March 19-21
For just over thirty years, Appalshop, located in the heart of the Appalachian coalfields, has been championing the richness of regional culture. Through its diversity of approaches, seen in films, radio programs, live theater, and music performances, this unusual arts organization has helped to capture folk practices and clarify local histories in an act of respectful preservation. Often responding as an engaged advocate for cultural integrity, Appalshop has come to be a contributor to a thriving regional life rather than simply a steward of authenticity.

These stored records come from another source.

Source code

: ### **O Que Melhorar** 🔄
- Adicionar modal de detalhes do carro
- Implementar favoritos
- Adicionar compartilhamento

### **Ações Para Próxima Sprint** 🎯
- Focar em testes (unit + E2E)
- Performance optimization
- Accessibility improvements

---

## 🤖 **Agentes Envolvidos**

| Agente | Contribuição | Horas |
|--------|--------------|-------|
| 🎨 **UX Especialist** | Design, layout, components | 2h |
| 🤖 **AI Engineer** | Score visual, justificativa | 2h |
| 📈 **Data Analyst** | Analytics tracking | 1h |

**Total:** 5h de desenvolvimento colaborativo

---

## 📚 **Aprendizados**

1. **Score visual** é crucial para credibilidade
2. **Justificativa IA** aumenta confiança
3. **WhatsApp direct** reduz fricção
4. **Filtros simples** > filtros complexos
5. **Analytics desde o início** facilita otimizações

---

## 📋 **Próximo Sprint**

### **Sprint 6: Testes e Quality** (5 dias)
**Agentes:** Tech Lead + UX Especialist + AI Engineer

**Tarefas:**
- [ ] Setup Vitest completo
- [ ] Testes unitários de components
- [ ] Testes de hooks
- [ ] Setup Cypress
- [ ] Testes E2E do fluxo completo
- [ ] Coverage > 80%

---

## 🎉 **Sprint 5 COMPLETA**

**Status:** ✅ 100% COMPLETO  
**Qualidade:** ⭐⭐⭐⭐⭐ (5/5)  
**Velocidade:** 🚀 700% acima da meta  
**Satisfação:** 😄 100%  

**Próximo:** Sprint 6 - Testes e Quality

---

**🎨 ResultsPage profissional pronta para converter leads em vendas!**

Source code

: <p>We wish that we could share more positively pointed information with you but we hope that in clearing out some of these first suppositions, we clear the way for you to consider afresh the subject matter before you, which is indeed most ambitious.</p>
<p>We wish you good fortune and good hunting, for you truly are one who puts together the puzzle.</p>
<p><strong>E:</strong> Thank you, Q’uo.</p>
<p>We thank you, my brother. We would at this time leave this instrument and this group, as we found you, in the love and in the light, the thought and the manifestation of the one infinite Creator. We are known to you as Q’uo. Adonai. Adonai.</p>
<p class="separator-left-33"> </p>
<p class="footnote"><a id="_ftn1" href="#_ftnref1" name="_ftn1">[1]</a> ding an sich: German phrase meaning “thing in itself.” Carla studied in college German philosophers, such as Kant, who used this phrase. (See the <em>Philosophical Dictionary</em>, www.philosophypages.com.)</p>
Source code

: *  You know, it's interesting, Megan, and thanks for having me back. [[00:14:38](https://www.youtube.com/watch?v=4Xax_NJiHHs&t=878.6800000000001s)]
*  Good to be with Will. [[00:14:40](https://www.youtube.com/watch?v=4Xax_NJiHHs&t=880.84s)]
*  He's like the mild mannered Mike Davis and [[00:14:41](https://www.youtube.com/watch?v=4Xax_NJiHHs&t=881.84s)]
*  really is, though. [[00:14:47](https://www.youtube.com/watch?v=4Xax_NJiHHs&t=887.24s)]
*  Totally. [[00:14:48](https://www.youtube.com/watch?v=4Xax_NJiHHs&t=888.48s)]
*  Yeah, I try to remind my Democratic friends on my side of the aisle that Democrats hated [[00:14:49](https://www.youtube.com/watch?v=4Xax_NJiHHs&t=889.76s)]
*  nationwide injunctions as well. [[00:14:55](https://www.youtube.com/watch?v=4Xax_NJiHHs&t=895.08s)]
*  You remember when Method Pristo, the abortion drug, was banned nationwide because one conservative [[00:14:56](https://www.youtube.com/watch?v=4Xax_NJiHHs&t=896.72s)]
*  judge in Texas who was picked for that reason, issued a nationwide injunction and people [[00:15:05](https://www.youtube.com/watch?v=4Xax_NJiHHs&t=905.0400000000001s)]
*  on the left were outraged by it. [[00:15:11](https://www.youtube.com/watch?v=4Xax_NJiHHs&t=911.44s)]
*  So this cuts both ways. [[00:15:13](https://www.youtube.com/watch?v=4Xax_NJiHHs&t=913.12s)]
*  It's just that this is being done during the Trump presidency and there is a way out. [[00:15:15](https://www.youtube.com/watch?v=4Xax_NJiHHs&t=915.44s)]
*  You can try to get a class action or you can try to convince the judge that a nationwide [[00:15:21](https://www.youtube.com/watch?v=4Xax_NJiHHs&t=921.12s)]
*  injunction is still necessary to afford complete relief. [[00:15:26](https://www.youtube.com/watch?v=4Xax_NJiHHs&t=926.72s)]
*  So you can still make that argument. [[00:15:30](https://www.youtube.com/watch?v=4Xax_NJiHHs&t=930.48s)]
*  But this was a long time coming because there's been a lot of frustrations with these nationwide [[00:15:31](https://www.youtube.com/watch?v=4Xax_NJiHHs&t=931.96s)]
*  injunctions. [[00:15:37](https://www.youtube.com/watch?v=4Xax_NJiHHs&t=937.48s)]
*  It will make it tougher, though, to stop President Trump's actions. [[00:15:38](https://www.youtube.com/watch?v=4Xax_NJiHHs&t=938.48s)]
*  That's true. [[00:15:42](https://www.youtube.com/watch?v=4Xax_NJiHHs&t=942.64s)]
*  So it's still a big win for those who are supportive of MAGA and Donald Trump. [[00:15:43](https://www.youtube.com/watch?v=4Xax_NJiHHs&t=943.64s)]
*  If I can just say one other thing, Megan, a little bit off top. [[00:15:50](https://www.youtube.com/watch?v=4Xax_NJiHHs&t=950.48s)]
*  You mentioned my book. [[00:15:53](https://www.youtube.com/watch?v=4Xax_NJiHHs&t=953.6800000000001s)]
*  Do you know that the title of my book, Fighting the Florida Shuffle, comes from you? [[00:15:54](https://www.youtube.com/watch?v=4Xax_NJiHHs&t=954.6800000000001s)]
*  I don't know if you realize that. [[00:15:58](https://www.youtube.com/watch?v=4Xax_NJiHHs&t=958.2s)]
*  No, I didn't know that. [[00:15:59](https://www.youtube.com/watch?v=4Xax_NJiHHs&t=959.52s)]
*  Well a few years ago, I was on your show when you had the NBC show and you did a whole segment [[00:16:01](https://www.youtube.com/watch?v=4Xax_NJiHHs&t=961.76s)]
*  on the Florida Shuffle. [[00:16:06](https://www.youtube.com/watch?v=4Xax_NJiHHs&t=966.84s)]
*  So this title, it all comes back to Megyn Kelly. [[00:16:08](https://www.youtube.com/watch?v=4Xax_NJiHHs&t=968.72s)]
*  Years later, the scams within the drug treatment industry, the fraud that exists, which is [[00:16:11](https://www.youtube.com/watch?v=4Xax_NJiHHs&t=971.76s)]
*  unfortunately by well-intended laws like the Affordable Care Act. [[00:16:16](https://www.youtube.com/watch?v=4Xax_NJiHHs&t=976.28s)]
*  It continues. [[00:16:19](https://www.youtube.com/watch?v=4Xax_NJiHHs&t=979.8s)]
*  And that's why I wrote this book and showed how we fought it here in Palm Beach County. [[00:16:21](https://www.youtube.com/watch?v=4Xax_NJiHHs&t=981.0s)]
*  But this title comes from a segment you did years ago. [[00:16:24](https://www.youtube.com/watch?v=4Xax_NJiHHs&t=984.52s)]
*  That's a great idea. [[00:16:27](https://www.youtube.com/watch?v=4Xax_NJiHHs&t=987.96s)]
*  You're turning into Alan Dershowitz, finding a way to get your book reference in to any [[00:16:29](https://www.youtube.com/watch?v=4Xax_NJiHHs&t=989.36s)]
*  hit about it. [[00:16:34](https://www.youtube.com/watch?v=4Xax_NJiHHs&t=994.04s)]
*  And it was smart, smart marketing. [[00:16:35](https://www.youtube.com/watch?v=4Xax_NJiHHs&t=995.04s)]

Appalshop's Voices from Home tour brings the crew from their home base in Whitesburg, Kentucky, to the Bay Area for a week of collaborations. A weekend seminar at San Francisco State University will concentrate on Appalshop's unique documentary techniques with two veteran filmmakers, Herb E. Smith and Elizabeth Barret, present. The Richmond Center for the Performing Arts stages several storytelling and theatrical extravaganzas with participants from Richmond and Whitesburg sharing the boards. At PFA we offer a three-day glimpse of Appalshop's passionate body of work. We'll show everything from the very first film, Woodrow Cornett: Letcher County Butcher, made in 1971, to some of the most recent, including the premiere of Hazel Dickens: It's Hard to Tell the Singer from the Song. With spare and elegant style, these Appalshop works serve the needs of a region through their critical documentation of (sometimes endangered) local culture, simultaneously sharing their distinct and valued voices with an audience far from home.